Roger Cohen, in this op-ed in The New York Times, has provided an excellent example of the "dog bites man" vs. "man bites dog" concept of news, that I described here.
No, it's not really breaking news that the Labor Party's David Miliband, foreign secretary in the Cabinet of Prime Minister Gordon Brown, wants the British electorate to maintain his party's majority in the House of Commons in the general election that must be held by next June, rather than putting Conservative leader David Cameron in 10 Downing Street in place of Brown.
To be fair to Cohen, there is more to his column than that. But he does seem to want us to accept Miliband as an unbiased authority on the question.
As to President Obama's position on the matter, that's a more complicated question.
Other countries' leaders need to be careful about perceptions that they're meddling in another country's election. Two reasons for that, one theoretical, one practical:
On a theoretical level, such behavior can be criticized as undemocratic, and disrespectful of the other country's independence.
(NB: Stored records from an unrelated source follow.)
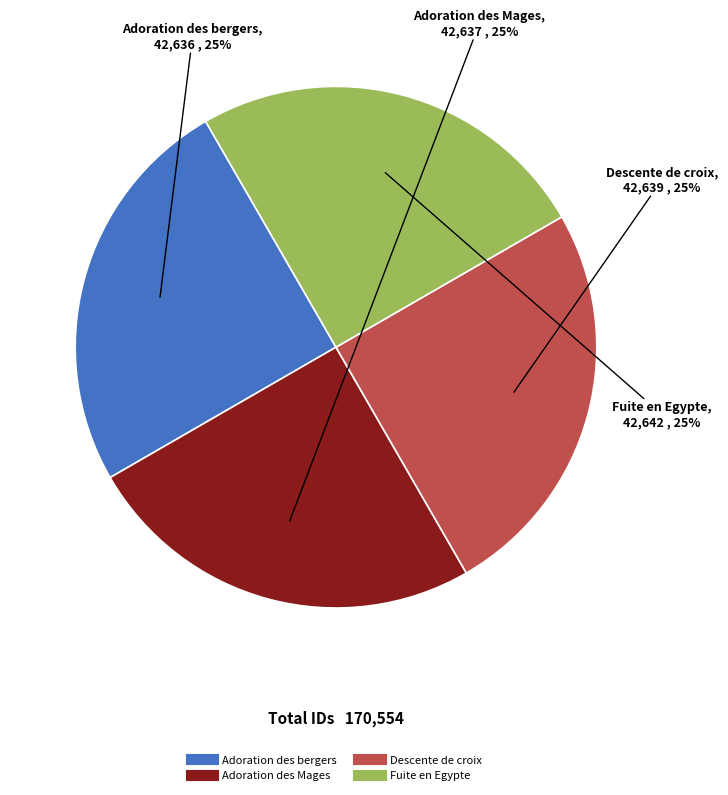

To the nearest percent, what is the average slice percentage?

25%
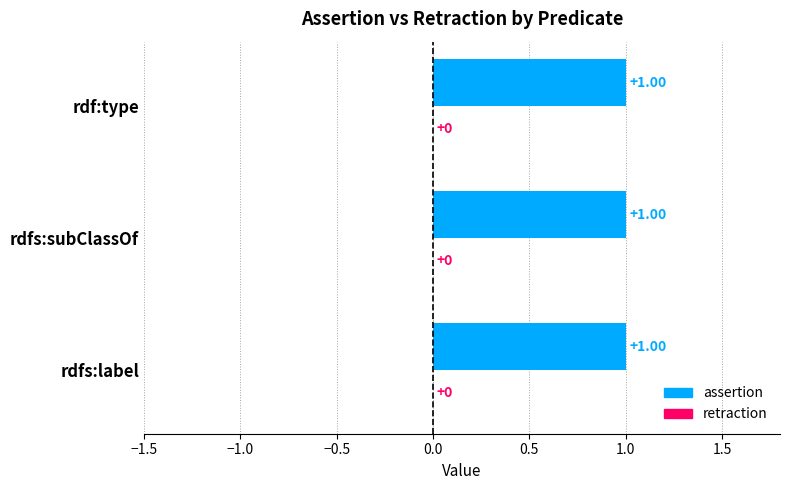

Rank the series by their maximum value, from lowest to highest.

retraction, assertion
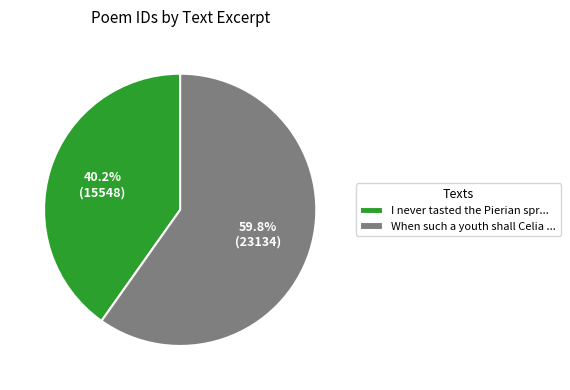

Rank the categories by value from lowest to highest.

I never tasted the Pierian spr..., When such a youth shall Celia ...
The practical concern is that all countries' leaders will have to work with whichever candidate wins the election. In other words, a foreign leader who, however subtly, favored party "A", might have a difficult working relationship with the leader of party "B", if party "B" wins the election.
Even though the US is not a member of the European Union (EU), we have a stake in its policies. And we have a stake in the nature of the relationship that a major country such as the UK has with the EU.
Cohen praises Obama for pushing Britain in the direction of a Europe policy that fits America's interests. It would be naive to think that an American administration would absolutely not do that. But there could be a backlash on the part of Britain's voters and/or its leaders, if that is pushed too strongly.